Quello che doveva essere l'interno di una casa putrescente non aveva nulla a che fare con l'aspetto che aveva l'esterno. Non era affatto una casa abbandonata, aveva gli arredi in ordine, non un filo di polvere o un oggetto fuori posto.

"Deve essere in cantina." - sussurrai ai due che erano con me. Poi attraversai la cucina e imboccai un corridoio. Non sapevo dove andare.

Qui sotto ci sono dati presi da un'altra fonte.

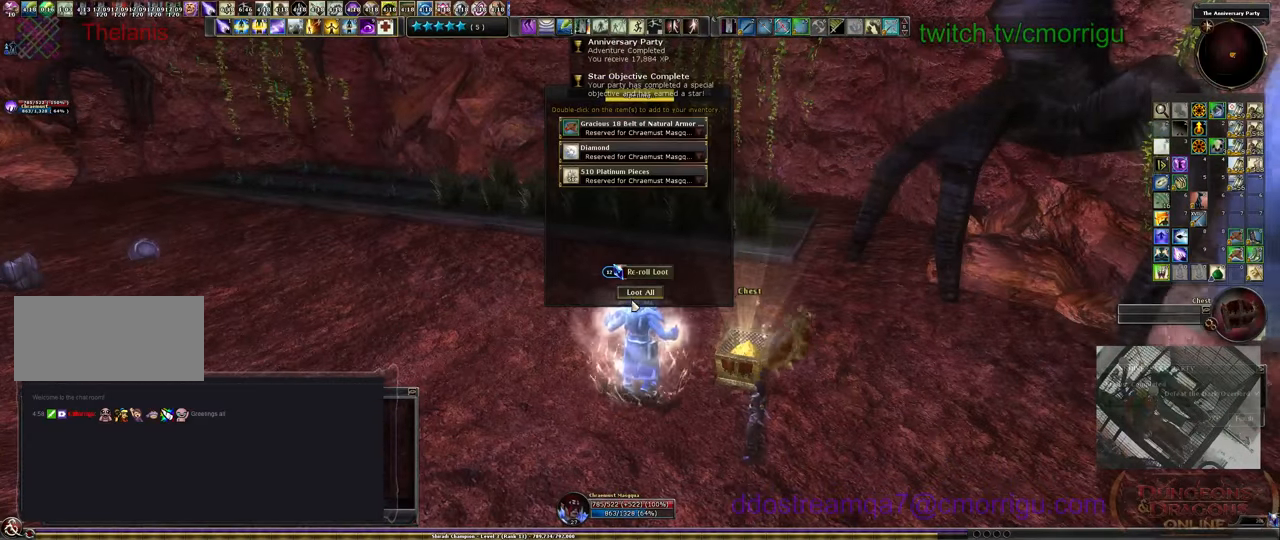
{"keys": [], "events": []}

"Io vado di qua." - disse Efrem prima di allontanarsi.

La prima porta che trovai nascondeva una stanza da letto matrimoniale, perfettamente in ordine come il resto della casa. Nonostante fosse tutto così pulito e ordinato nulla sembrava suggerire che lì dentro ci abitasse qualcuno.

La seconda porta che aprii era un piccolo bagno. 

Poi fu la volta di una stanza vuota, nessun tipo d'arredamento.

"Credo di aver trovato qualcosa." - la testa di Efrem fece capolino dalla fine del corridoio e ci avvicinammo.

Efrem, il gigante dai capelli rossi, era fermo davanti ad una porta. Lo superai e tentai di aprirla.

"Ma è chiusa."

"Appunto..." - mi rispose.

"Spostatevi." - disse Edgar e prima che potessi rendermi conto di cosa stava facendo si era già lanciato contro la porta rompendo i cardini che la tenevano in piedi.

"Wow. Ce ne abbiamo messo di tempo, ma finalmente abbiamo capito a cosa sei utile." - gli mollai una pacca sulla spalla e lui mugugnò di dolore prima di raddrizzarsi.

Una rampa di scale buia si apriva davanti a noi, non riuscivo a vederne la fine.

"Aspetta, dovrei... - Edgar frugò nelle tasche e ne estrasse il telefono accendendo la torcia per fare luce. - Vado avanti io."

Arrivati a circa metà della scala, alcune voci indistinte mi arrivarono alle orecchie.

"Shh"

"Cos..." - cercò di dire Edgar ma gli tirai un pugno sul braccio per azzittirlo.

"... io non capisco... - sembrava dire una voce femminile. Di certo non era Harley. - ... non capisco come possa essere possibile."

"Nemmeno io..." - questa era lei. La mia Harley, o almeno lo speravo.

Nel sentire la sua voce il mio cuore perse un battito.

"...Insomma, eri morta." - perché questa voce mi suonava così familiare.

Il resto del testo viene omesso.